Task description:
Copy each line exactly, starting with the one that contains "xor (d3, x1, x2);" and stopping after the last line of the material below, with nothing else.

Record extracts:
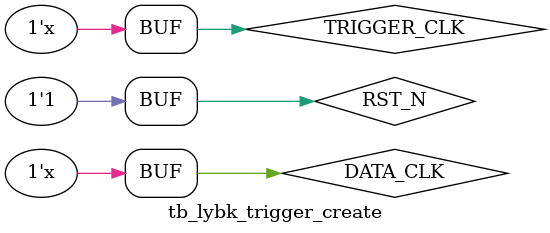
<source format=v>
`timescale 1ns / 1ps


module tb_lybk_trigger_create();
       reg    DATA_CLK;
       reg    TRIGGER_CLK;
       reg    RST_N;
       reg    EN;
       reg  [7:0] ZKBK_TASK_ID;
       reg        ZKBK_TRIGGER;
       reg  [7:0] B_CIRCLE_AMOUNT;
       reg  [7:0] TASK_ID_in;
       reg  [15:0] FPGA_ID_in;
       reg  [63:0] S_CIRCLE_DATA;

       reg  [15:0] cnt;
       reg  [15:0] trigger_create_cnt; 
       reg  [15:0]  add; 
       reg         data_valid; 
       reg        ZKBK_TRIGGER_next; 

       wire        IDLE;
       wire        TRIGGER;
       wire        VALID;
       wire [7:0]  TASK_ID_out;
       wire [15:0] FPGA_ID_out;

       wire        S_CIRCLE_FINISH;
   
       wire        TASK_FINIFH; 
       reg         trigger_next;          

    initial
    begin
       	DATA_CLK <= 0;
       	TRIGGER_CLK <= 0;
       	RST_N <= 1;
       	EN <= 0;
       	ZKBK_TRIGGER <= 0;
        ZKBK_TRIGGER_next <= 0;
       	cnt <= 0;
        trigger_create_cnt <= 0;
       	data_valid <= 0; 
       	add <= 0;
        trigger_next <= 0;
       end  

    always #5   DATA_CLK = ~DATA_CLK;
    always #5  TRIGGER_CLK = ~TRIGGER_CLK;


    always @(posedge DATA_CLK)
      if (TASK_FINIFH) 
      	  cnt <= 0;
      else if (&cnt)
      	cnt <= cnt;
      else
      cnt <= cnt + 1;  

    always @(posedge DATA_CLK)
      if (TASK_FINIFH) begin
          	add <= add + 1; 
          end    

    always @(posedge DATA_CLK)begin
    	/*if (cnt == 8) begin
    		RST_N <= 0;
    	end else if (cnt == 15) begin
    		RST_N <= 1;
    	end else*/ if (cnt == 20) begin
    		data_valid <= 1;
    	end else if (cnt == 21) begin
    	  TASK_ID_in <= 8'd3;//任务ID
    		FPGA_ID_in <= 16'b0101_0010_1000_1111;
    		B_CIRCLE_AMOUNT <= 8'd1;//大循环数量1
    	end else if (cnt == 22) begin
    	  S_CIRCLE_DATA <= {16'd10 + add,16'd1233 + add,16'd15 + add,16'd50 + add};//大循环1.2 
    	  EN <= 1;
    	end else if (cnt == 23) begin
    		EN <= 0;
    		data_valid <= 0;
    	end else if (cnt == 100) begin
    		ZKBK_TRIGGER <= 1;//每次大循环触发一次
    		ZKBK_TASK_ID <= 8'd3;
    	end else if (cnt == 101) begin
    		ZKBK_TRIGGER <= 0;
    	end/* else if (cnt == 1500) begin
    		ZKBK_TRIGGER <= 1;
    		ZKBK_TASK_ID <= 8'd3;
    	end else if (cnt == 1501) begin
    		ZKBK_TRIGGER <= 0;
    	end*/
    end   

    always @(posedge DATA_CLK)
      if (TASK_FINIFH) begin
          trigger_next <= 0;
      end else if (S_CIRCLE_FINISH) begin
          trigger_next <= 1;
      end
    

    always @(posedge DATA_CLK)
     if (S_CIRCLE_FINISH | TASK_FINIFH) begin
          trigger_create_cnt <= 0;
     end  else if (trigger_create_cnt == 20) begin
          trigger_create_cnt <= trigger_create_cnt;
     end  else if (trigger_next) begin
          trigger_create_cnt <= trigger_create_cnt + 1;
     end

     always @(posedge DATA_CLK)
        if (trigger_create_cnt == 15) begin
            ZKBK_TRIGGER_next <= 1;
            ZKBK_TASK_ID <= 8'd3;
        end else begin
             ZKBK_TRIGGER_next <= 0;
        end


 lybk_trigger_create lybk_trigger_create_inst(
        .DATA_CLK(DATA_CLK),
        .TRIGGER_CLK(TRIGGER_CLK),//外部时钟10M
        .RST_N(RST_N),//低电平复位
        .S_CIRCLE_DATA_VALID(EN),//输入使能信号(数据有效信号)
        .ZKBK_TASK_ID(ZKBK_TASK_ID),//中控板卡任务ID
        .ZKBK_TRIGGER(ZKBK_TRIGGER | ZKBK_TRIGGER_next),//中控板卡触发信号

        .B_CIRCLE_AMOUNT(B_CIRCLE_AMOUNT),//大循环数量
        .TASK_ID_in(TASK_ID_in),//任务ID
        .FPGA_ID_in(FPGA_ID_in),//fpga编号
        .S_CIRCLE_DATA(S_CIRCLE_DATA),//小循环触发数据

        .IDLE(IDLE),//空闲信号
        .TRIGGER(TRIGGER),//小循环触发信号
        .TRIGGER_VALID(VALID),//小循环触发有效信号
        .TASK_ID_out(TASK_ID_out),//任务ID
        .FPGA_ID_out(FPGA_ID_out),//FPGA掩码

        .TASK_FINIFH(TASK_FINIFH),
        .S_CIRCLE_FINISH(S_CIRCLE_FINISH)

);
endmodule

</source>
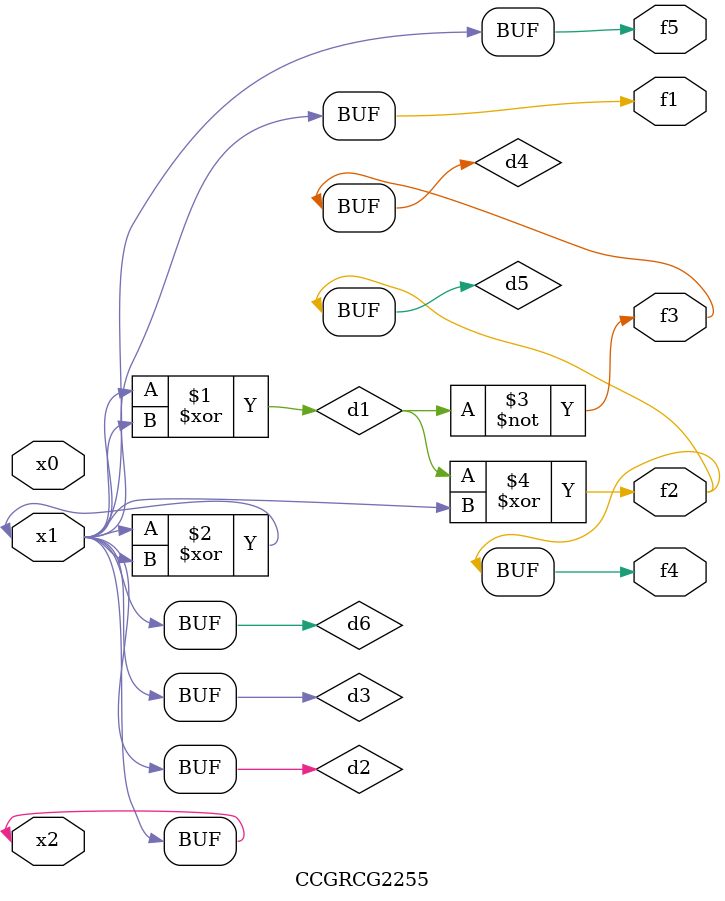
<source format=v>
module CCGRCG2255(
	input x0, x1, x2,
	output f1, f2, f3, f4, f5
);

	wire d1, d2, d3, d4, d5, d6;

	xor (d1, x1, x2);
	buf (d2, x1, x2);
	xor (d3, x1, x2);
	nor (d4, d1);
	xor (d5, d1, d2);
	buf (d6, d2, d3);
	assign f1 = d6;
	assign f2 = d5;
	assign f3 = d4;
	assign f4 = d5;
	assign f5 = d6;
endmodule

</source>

Solution to this problem:
	xor (d3, x1, x2);
	nor (d4, d1);
	xor (d5, d1, d2);
	buf (d6, d2, d3);
	assign f1 = d6;
	assign f2 = d5;
	assign f3 = d4;
	assign f4 = d5;
	assign f5 = d6;
endmodule

</source>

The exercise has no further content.